The test kit allows to specify exclusion rules using LDAP filter expressions. It takes advantage of the fact that each test case has a set of key-value pairs used to build the test case name. The LDAP filters are evaluated against this set. For example, TransportTestSuiteBuilder defines the following default exclusion rule:
(&(client=*)(endpoint=*)(!(|(client=axis)(endpoint=axis))))
This rule excludes all test cases that would use a non Axis2 client and a non Axis2 endpoint.

Logging

Transport test cases generally involve several interacting components and some of these components may use multithreading. Also experience has shown that some test cases may randomly fail (often with a failure probablity highly dependent on the execution platform) because of subtle problems in the transport under test or in the tests themselves. All this can make debugging extremely difficult. To simplify this task, the test kit collects (or provides the necessary infrastructure to collect) a maximum of information during the execution of each test case.

The collected information is written to a set of log files managed by TestKitLogManager. An instance is added automatically to the resource set of every test case and other resources can acquire a reference through the dependency injection mechanism described above. This is the recommended approach. Alternatively, the log manager can be used as a singleton through TestKitLogManager.INSTANCE.

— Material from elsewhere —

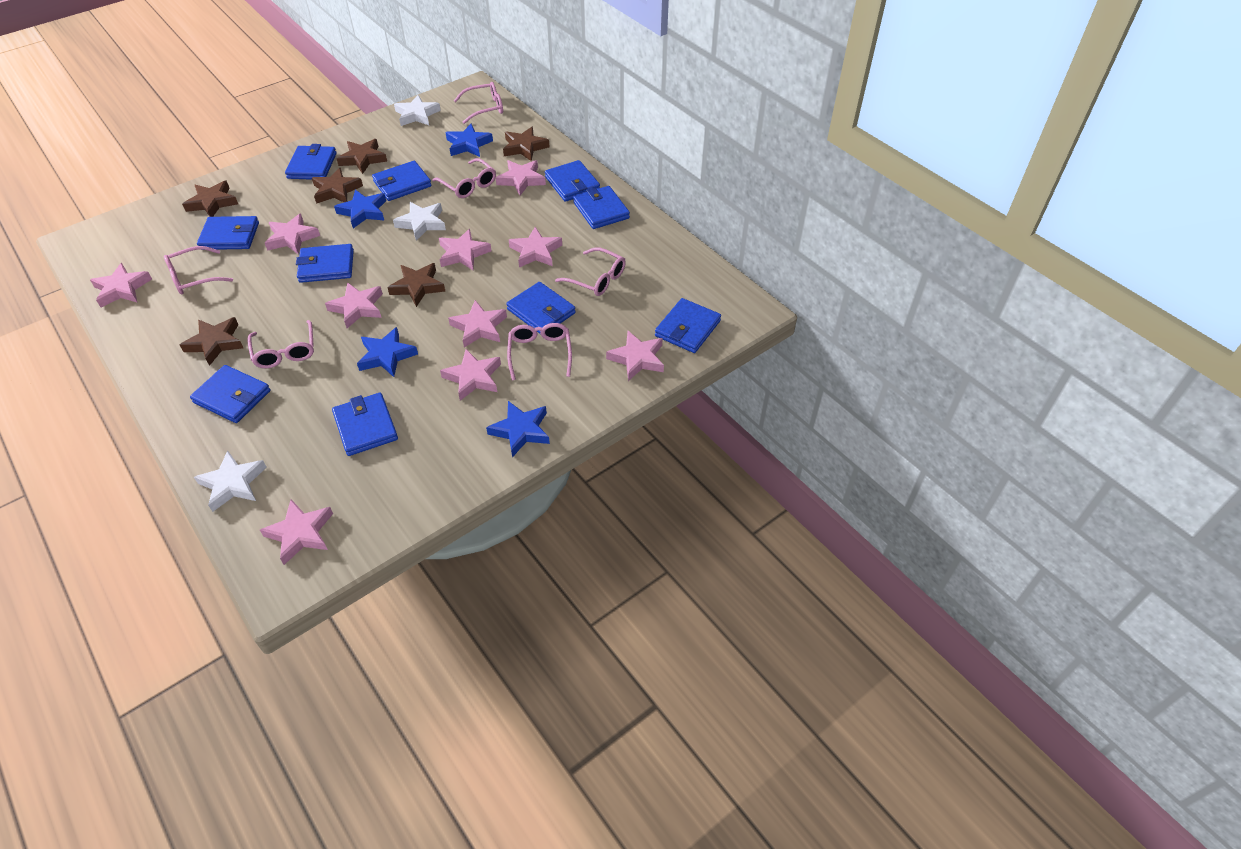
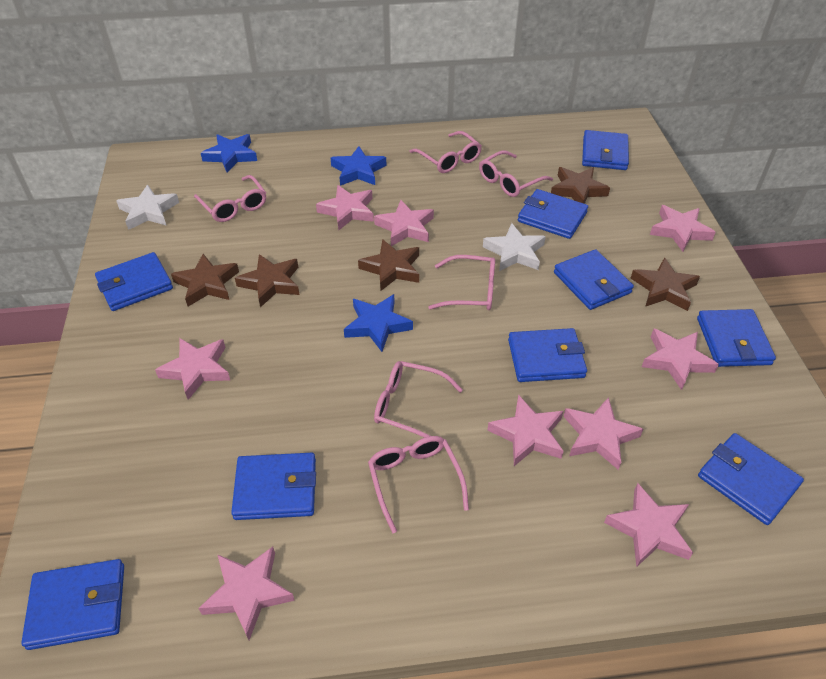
blue star: 4 -> 3
blue wallet: 10 -> 9
brown star: 6 -> 5
pink star: 10 -> 9
white star: 3 -> 2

Logs files are written to subdirectories of target/testkit-logs. The directory structure has a two level hierarchy identifying the test class (by its fully qualified name) and the test case (by its ID). It should be noted that the test results themselves (in particular the exception in case of failure) are still written to the standard JUnit/Surefire logs and that these logs should be consulted first. The test kit specific log files are only meant to provide additional information.

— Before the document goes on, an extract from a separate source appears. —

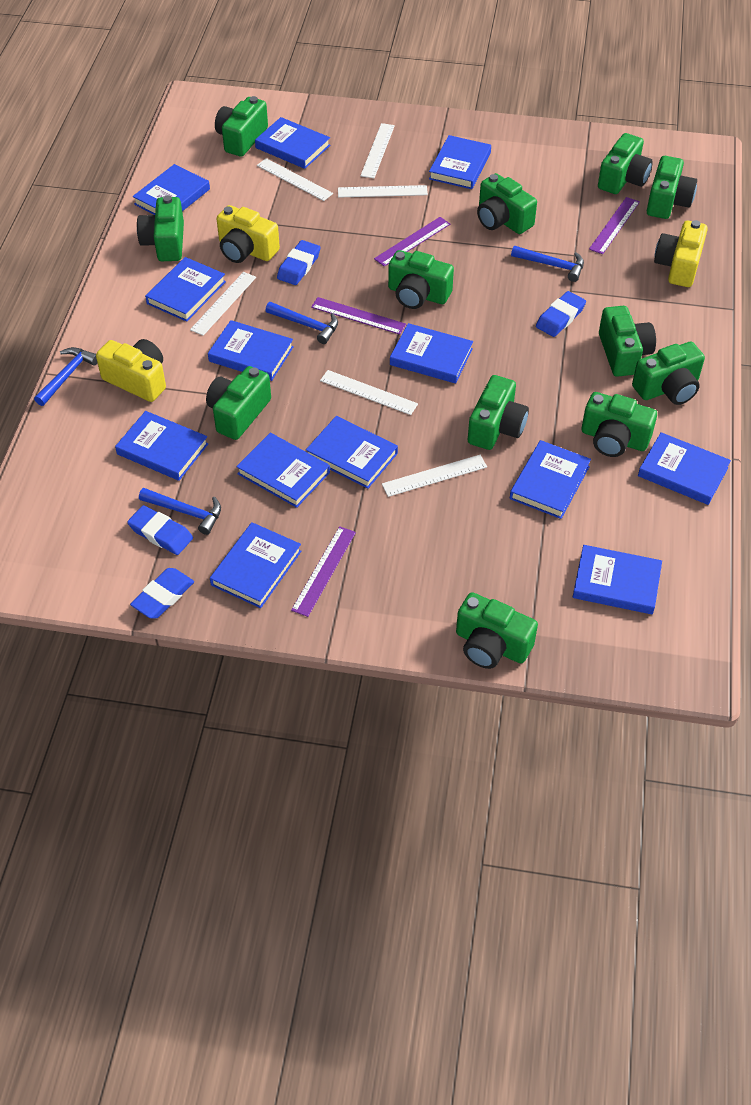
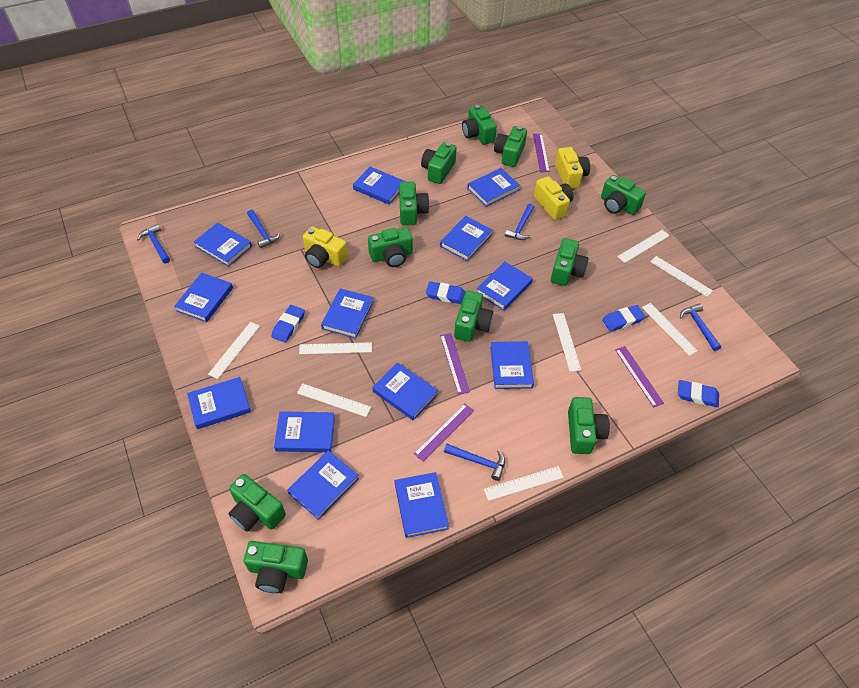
blue hammer: 4 -> 5
green camera: 12 -> 11
white ruler: 6 -> 8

Each test case at least produces a 01-debug.log file with the messages that were logged (using JCL) at level DEBUG during the execution of the test case. In addition, depending on the components involved in the test, the test kit will produce the following logs (XX denotes a sequence number which is generated automatically):

XX-formatter.log
XX-builder.log

These files are produced when Axis2 test clients and endpoints are used. XX-formatter.log will contain the payload of an incoming message as seen by the MessageFormatter. XX-builder.log on the other hand will contain the payload of an outgoing message as produced by the Builder. Note that the number of log files depends on serveral factors, such as the MEP, whether the client or endpoint is Axis2 based or not and whether the transport chooses to use message builders and formatters or not.

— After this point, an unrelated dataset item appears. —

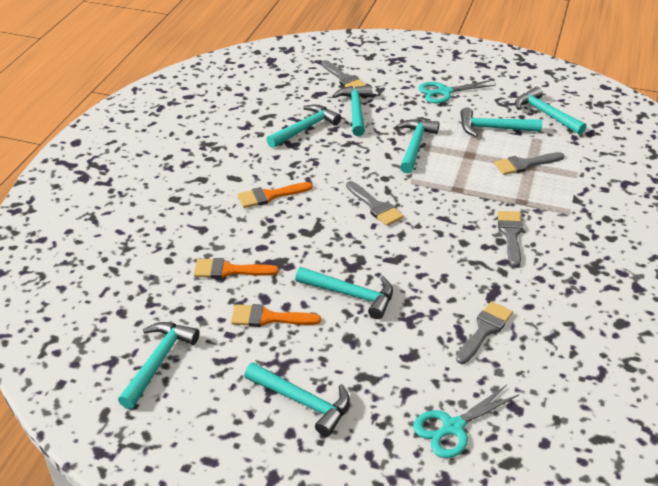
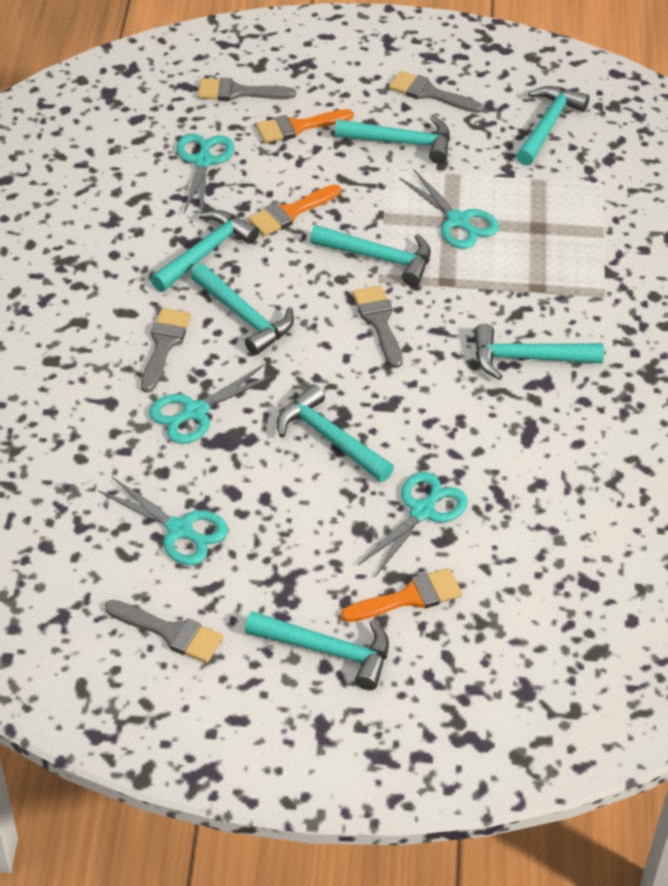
turquoise scissors: 2 -> 5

These files provides extremely valuable information since it is very difficult to get this data using other debugging techniques. Note that the files are created by LogAspect which relies on Aspect/J to intercept calls to message formatters and builders. This will only work if the tests are run with the Aspect/J weaver.

XX-service-parameters.log

If the test case uses an Axis2 based endpoint, this file will contain the parameters of the AxisService implementing this endpoint. This information is useful since the service configuration is in general determined by different components involved in the test.